ISBN 0-8166-3104-2 Paper $16.95

248 pages 5 x 8 August

Translation inquiries: University of Minnesota Press

Customer Reviews

5 ratings

Transported me back to childhood

Meyers captures what it's like to be a farmkid--to have a haybarn as your playground and to work side by side with your parents in a way today's kids will never know. (I especially love his reference to the sound that your boots make as you pull them out of the barnyard muck.) He captures a farm family's heartaches and proud moments in simple, true style. I gave this book to my father, a Minnesota farmer, because it spoke volumes about what my parents instilled in me by raising me on a farm and the struggles we faced to make ends meet. He loved it! It's not a book for just former farm kids though. Beautifully written. One of my top ten books.

Good Book

This book reminds me so much of my life growing up in a small town in South Dakota, i didn't live on a farm but worked on one and still work on one during the summers. I thouroghly enjoyed Kent's abliltity to describe certain events, sights and the other 4 sense's. A very good book i sat down and read it in a day no more than 12 hours total reading, it sucked me right in.

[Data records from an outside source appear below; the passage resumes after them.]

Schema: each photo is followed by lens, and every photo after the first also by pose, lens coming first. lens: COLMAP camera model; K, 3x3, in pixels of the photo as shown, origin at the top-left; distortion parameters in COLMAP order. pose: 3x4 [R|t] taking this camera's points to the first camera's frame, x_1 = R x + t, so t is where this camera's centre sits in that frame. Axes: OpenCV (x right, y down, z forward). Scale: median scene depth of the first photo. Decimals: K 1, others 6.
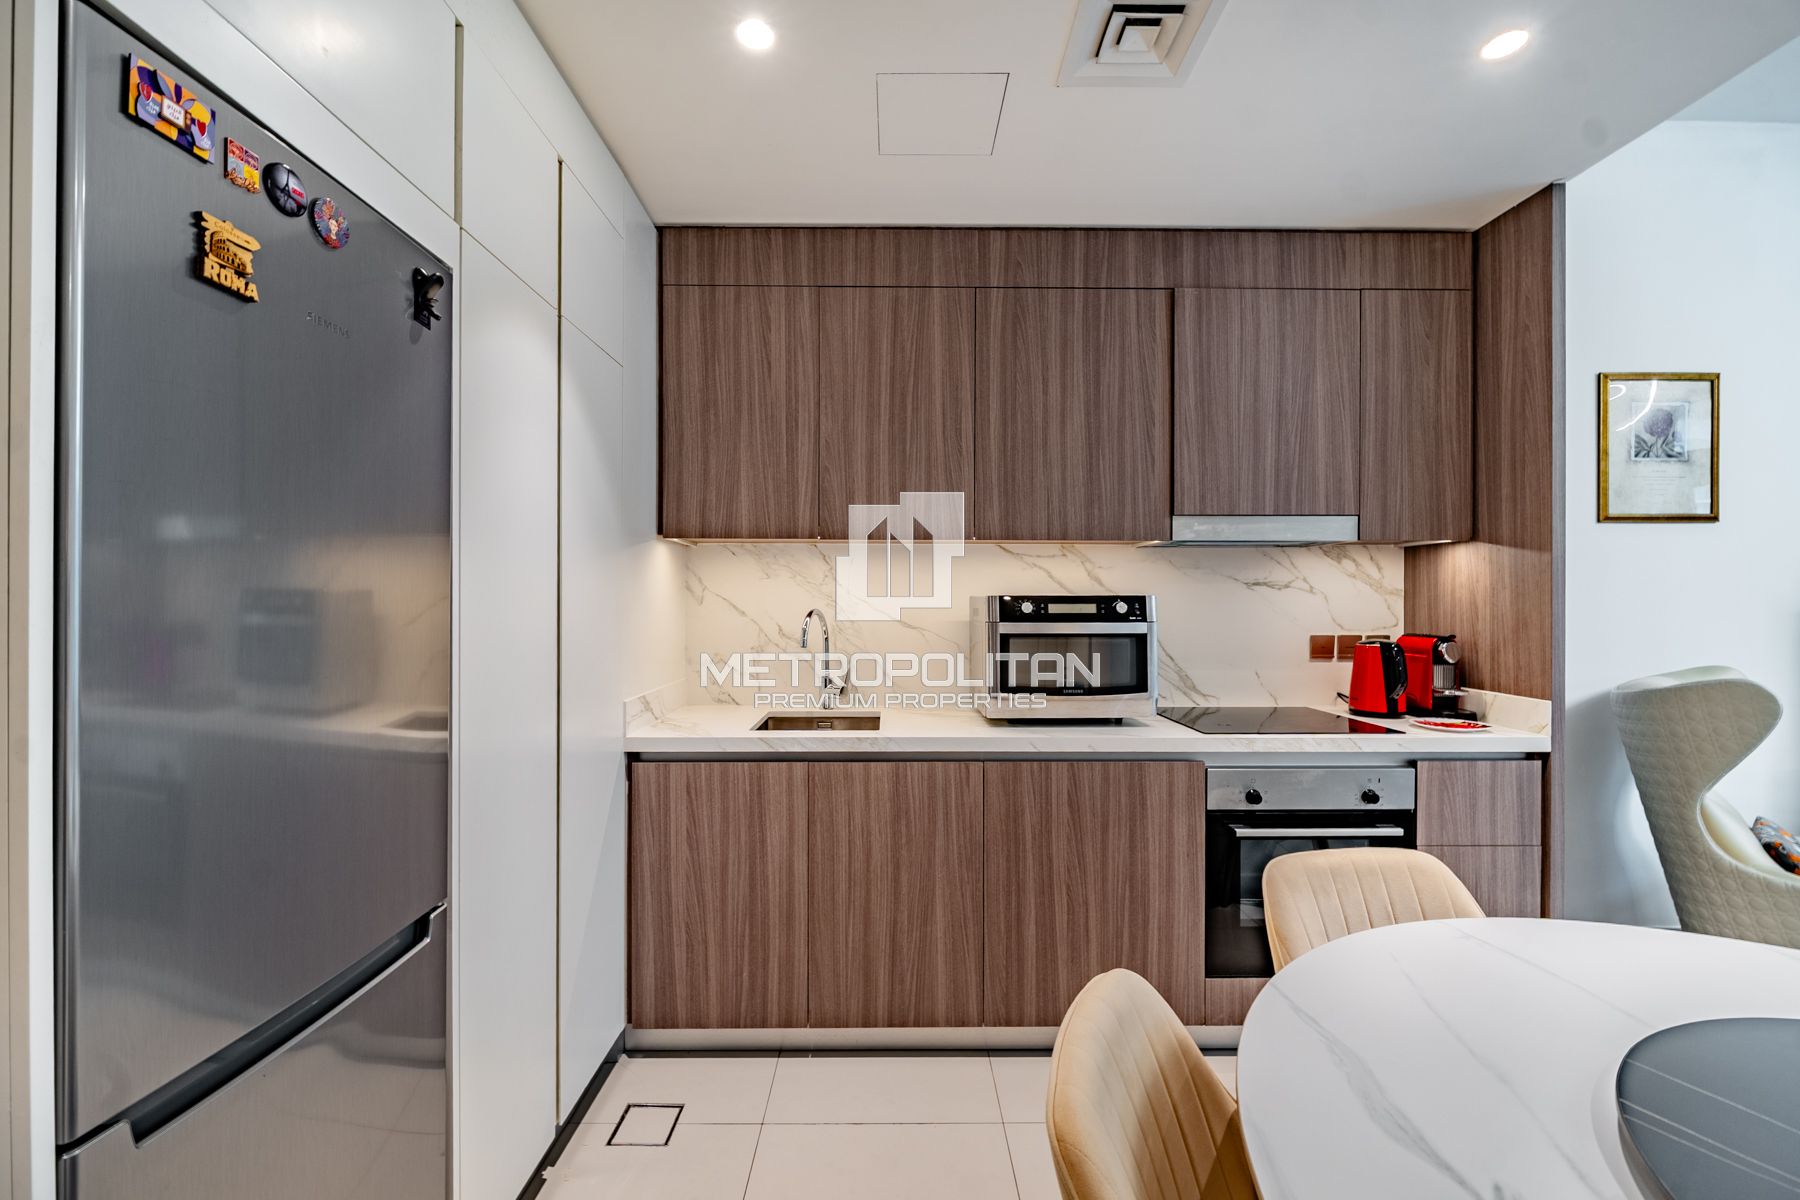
lens RADIAL K [[734.3, 0, 922.0], [0, 734.3, 603.5], [0, 0, 1]] dist [-0.002131, -0.000509]
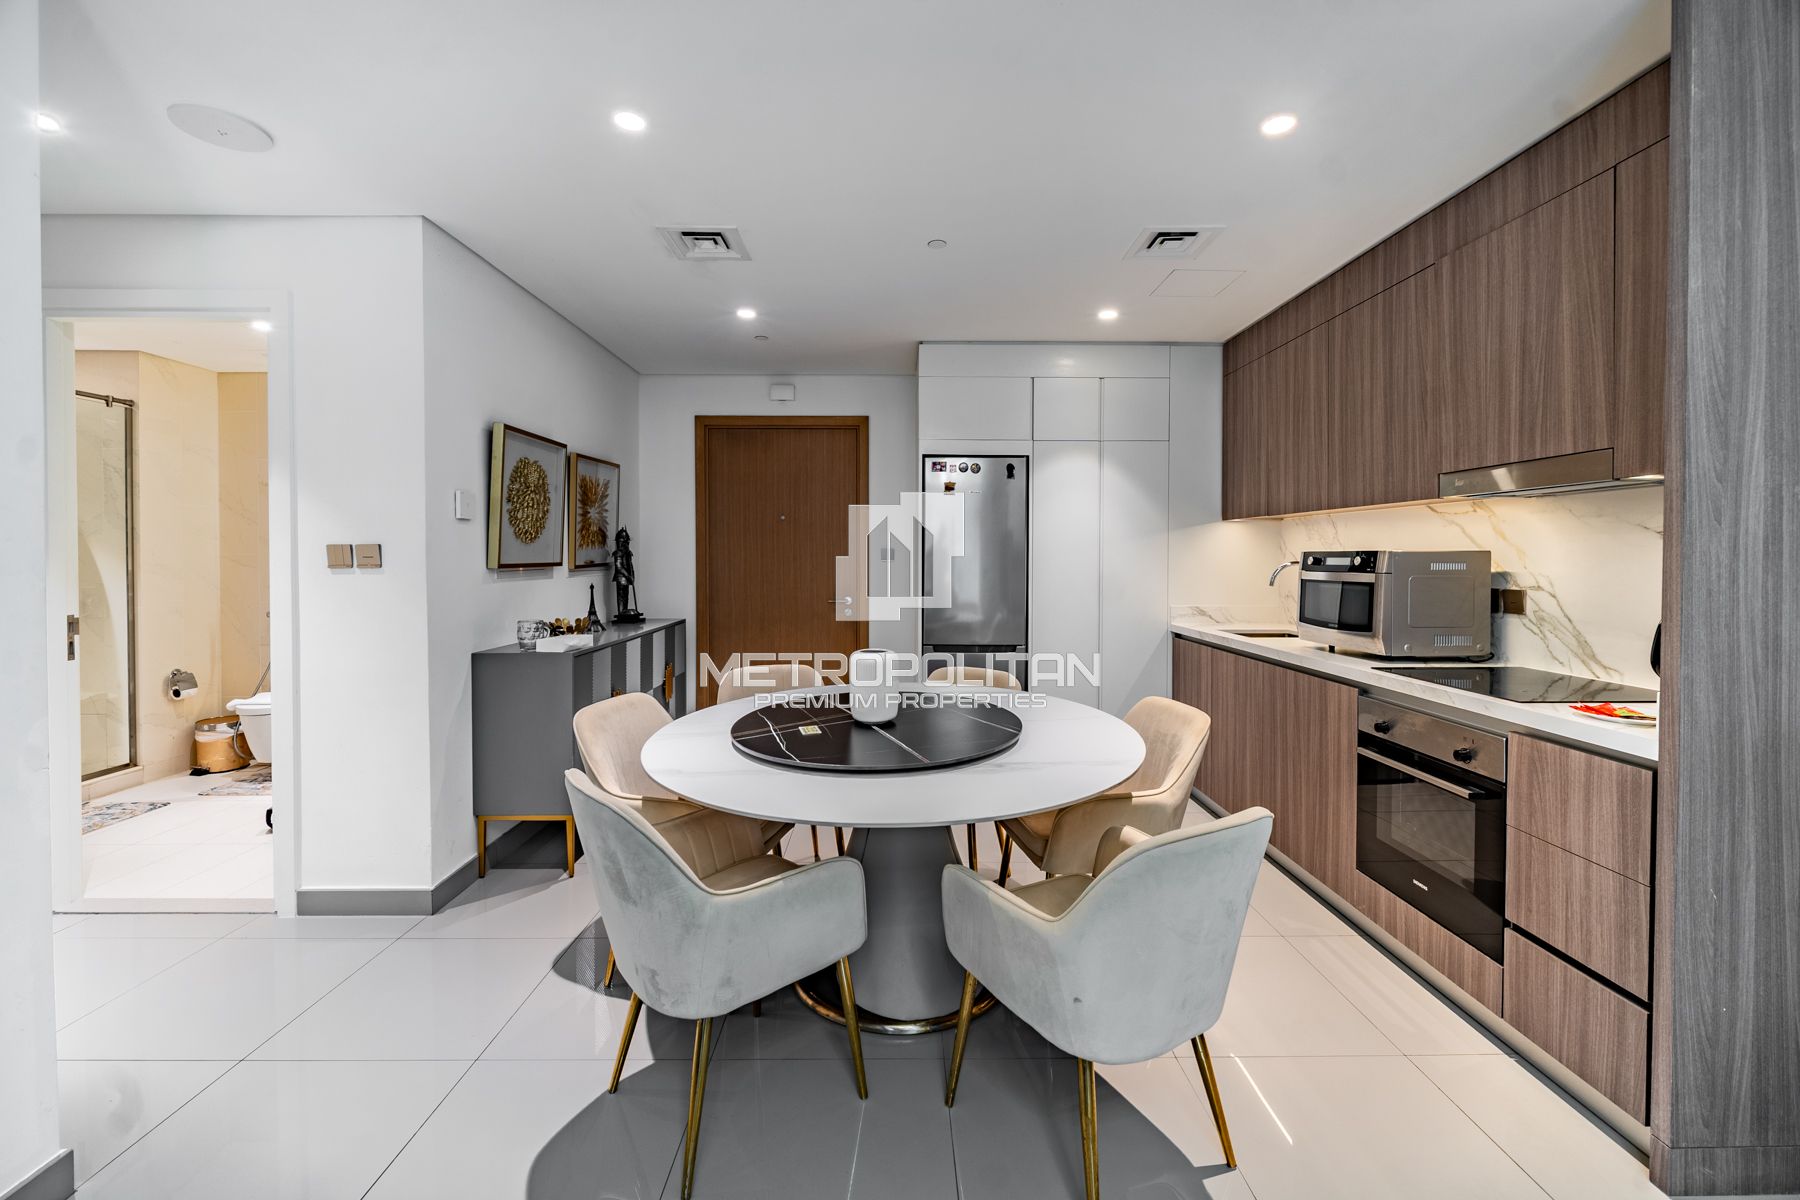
lens RADIAL K [[735.3, 0, 895.6], [0, 735.3, 566.4], [0, 0, 1]] dist [-0.001382, -0.000187]
pose [[-0.003989, 0.012624, -0.999912, 1.413484], [-0.004866, 0.999908, 0.012643, 0.003193], [0.999980, 0.004916, -0.003928, 0.220472]]
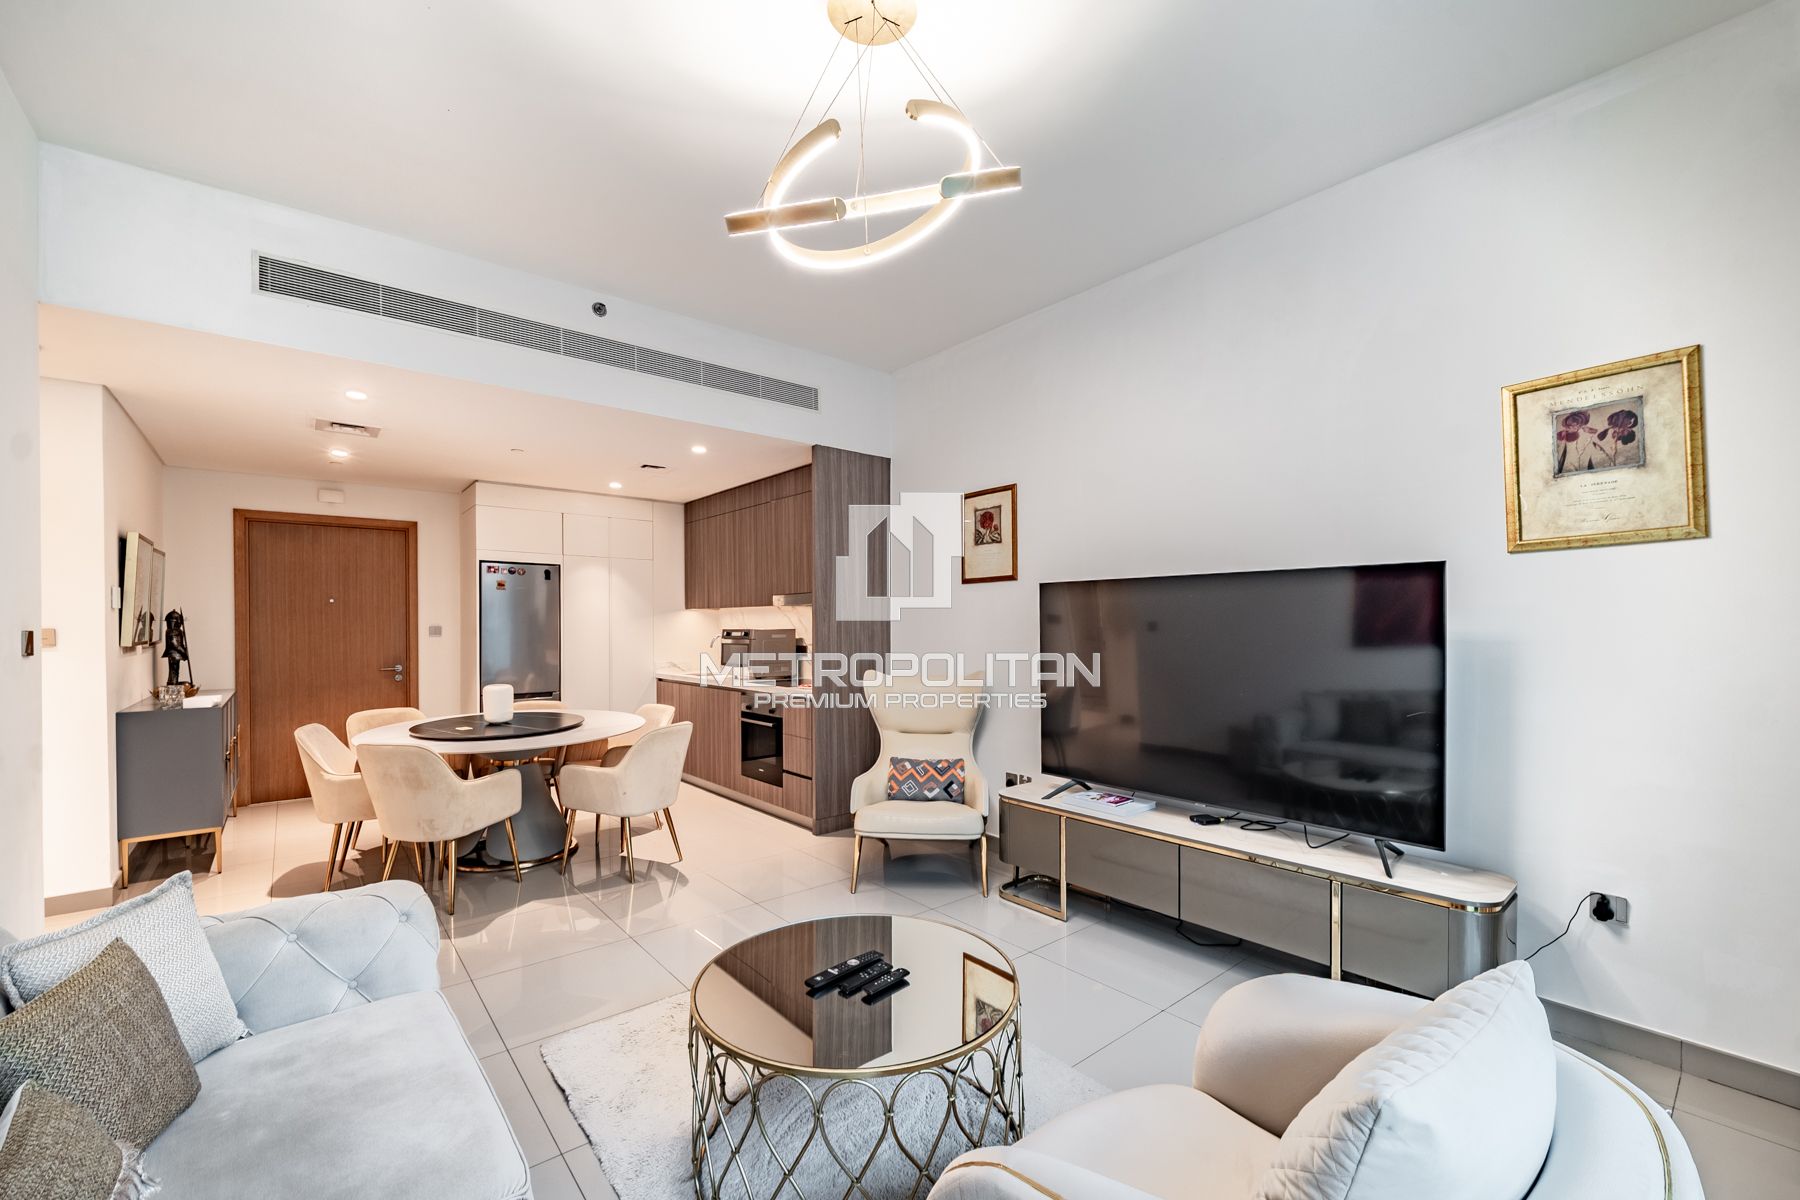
lens RADIAL K [[751.9, 0, 910.4], [0, 751.9, 633.2], [0, 0, 1]] dist [0.009653, -0.007183]
pose [[0.631696, 0.003306, -0.775209, 2.533859], [0.001638, 0.999983, 0.005600, -0.009182], [0.775214, -0.004807, 0.631680, -0.201632]]
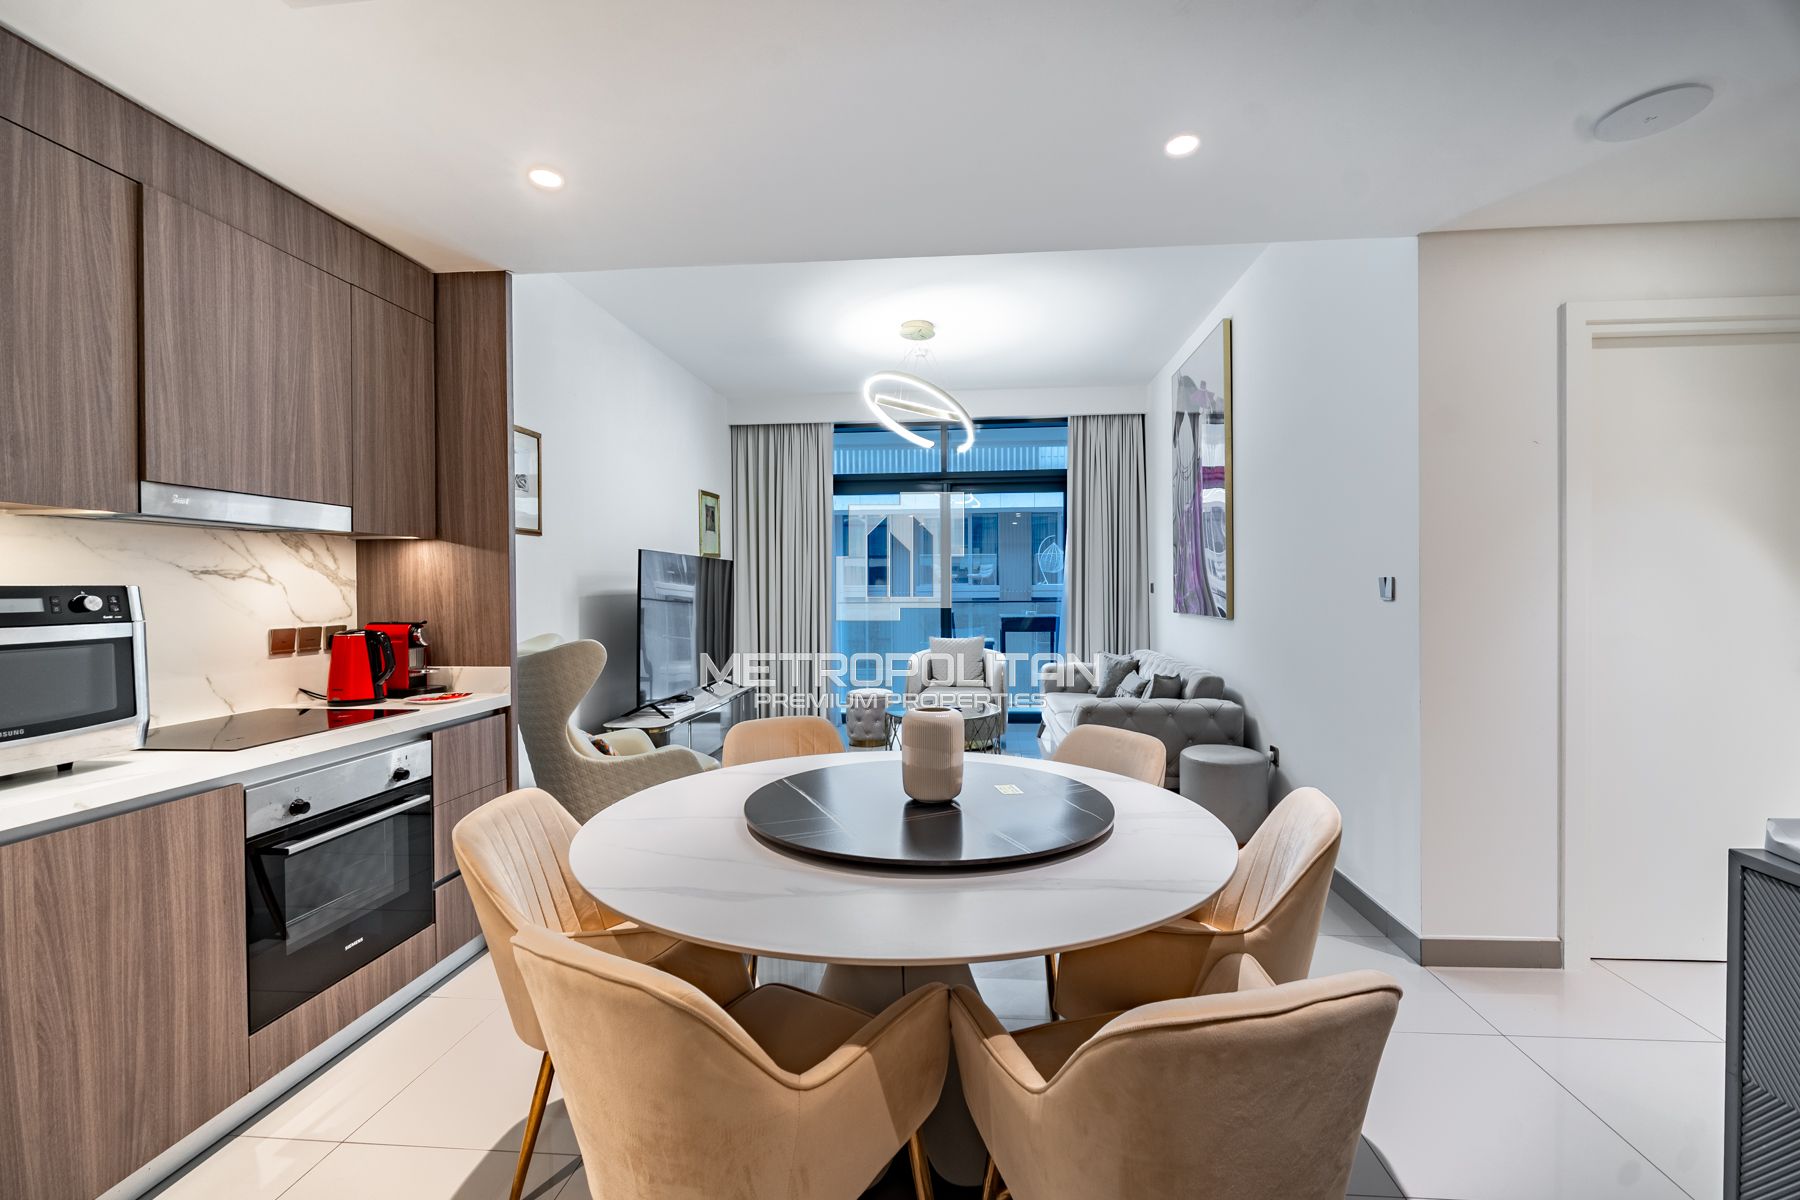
lens RADIAL K [[729.1, 0, 895.9], [0, 729.1, 595.0], [0, 0, 1]] dist [-0.001627, -0.000340]
pose [[0.130632, -0.011671, 0.991362, -0.306194], [0.010589, 0.999890, 0.010376, -0.001213], [-0.991374, 0.009142, 0.130741, 0.127505]]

An Exceptional First-Hand Account of Farm Life

Anyone wishing to really know what farming was and is about should read this book. Great little stories, wonderful memories to those of us who grew up on a farm, and tear-jerking memories of farm sales. We had three children instead of nine, but many experiences were the same.

Kent could be my brother

A friend of mine recommended this book. I grew up on a farm in central Nebraska. When I finished reading this book, I called my mom and asked her if I had a brother named Kent that she never told me about. I started reading her excerpts from the book and we were both astounded by how closely it matched our own lives on the farm in Nebraska, including the blue-speckled canning pot and pressure cooker sitting on the stove all summer! I found particular delight in the essay on the work of "town kids" vs. "farm kids." I look back at all we did, but it never seemed like work. It was just our life, one I wouldn't trade for anything. Like the author, I've been through my father's death, the sale of the farm, and in the next few weeks my mother will be moving off the farm and into town. Loved this book!

Perfectly captures the disappearing Midwestern farm life.

_A Witness of Combines_ was difficult for me to read. Kent Meyers so perfectly captures what it was like for me to grow up on a north central Iowa farm, that it feels like he was one of the neighbors. The final chapter about returning home is unbearably vivid. I, too, am off the farm because of governmental policies and their effects on farming. If you want to know what it was like, and why we ought to try to preserve it, read this book. If I ever write this well, I shall be well-pleased.